If the tickets were used, they would have their man. But Tom Sixte would be dead, a good man murdered.

Frost started thinking. Tickets to Bolivia were worth dough in the right place. So was a passport and visa…who wanted to get out of town? Who that they knew about? Who that was missing?

Tony Shapiro…from Brooklyn. A mobster. Big time. Wanted by the Feds. Something clicked in the brain of Mike Frost. Shapiro had been reported seen in Tucson…in Palm Springs.

Local connections? Vince Montesori, Rubio Turchi.

Frost picked up the phone…. Shapiro had connections in the Argentine. If he could get to South America, he might be safe.

Frost got up and put on his hat. He went down into the street, squinting his eyes against the sunlight. He walked west, then north. After a while he stopped for a shine.

The shine boy was a short, thickset man with a flat face and there was nobody around. He had never heard of Tommy Hart or anybody like him. Montesori was working his club, same as always. Rubio? The shine boy bent further over the detective’s shoes. Nothing…

It all added up to nothing.

Back at the desk, Frost checked the file on Rubio. He had kept his nose clean since coming out of Q. He…Mike Frost picked up the telephone and began checking on Rubio and San Quentin…his cell mate had been in for larceny. Twenty-six years old, tall, dark hair, name…Kurt Eberhardt. He hung up the phone.

Kurt Eberhardt…Tommy Hart. It could be. It was close enough, and the description was right.

He had something to go on now. Check the Shadow Club on Eberhardt…check with the stoolies, his contacts on the criminal side. It might be a blind alley, but it could fit. There was nothing substantial, anywhere. A bottle of Madeira…he dropped in at a liquor store. Three principal varieties of Madeira sold here. Sercial, a dry wine. Boal was on the sweet side. Malmsey was a dessert wine, and sweeter. It was Malmsey that Sixte fancied.

At four o’clock, he was sitting at the scarred desk, thinking about Sixte. If the guy was alive, he was sweating about now. Time was drawing the strings into a tight knot around his throat.

All over town the wheels were meshing, the department was working…and they had nothing. Nothing at all.

Rubio Turchi could not be found. He had been around until shortly after midnight the previous night, and he dropped out of sight…the time tied in…which might be an accident. Mike Frost swore softly and irritably at the loose ends, the flimsy angles on which he must work. Nothing really…

A report from the Shadow Club. They remembered Eberhardt. A free spender when he had it. Some figured he had been rolling drunks for his pocket money. Always with a girl…a brunette. Her name was Lola, a Spanish girl, or Mexican.

Find Lola.

More wheels started to mesh. No rumble from the bank. Nothing on the wine. Nothing on Turchi, nothing on anybody.

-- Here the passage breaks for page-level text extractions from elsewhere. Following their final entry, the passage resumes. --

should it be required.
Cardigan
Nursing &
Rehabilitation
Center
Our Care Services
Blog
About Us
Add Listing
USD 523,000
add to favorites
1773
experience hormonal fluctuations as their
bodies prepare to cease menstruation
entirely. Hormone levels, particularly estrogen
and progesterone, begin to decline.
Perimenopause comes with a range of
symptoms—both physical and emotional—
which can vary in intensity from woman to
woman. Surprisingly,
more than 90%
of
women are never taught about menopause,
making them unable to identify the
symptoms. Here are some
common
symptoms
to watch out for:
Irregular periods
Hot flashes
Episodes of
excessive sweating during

At ten o’clock, Mike Frost went home and crawled into bed. At 2:00
A.M
., he awoke with a start. He sat up and lit a cigarette.

He called Headquarters. They had Lola. He swore, then got into his clothes. Sleepy, unshaven, and irritable, he walked into his office. Lola was there, with Noonan.

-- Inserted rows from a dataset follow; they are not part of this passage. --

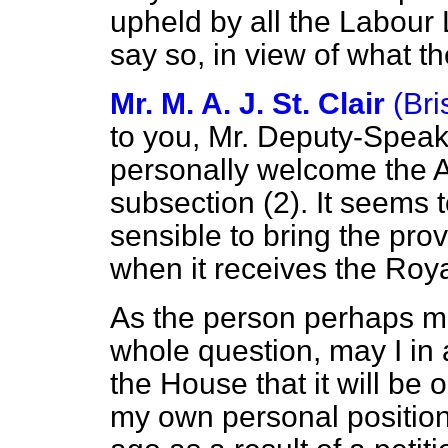
upheld by all the Labour 
say so, in view of what t
Mr. M. A. J. St. Clair
(Bri
to you, Mr. Deputy-Speake
personally welcome the 
subsection (2). It seems
sensible to bring
the provi
when it receives the Roya
As the person perhaps mo
whole question, may I in
the House that it will be
my own personal positio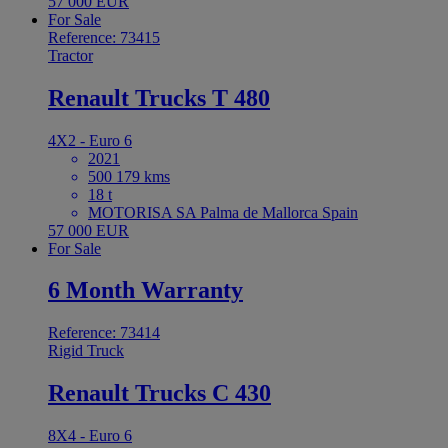
57 000 EUR
For Sale
Reference: 73415
Tractor
Renault Trucks T 480
4X2 - Euro 6
2021
500 179 kms
18 t
MOTORISA SA Palma de Mallorca Spain
57 000 EUR
For Sale
6 Month Warranty
Reference: 73414
Rigid Truck
Renault Trucks C 430
8X4 - Euro 6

Frost lit a cigarette for her. “You’re not in trouble,” his tone was conversational, “you’ll walk out of here in a few minutes and Noonan can drive you home.

“All we want to know is about a guy named Eberhardt, Kurt Eberhardt.”

She turned on Frost and broke into a torrent of vindictive Spanish. Sorting it out, he learned she knew nothing about him, nor did she want to, he was a rat, a pig, a—she quieted down.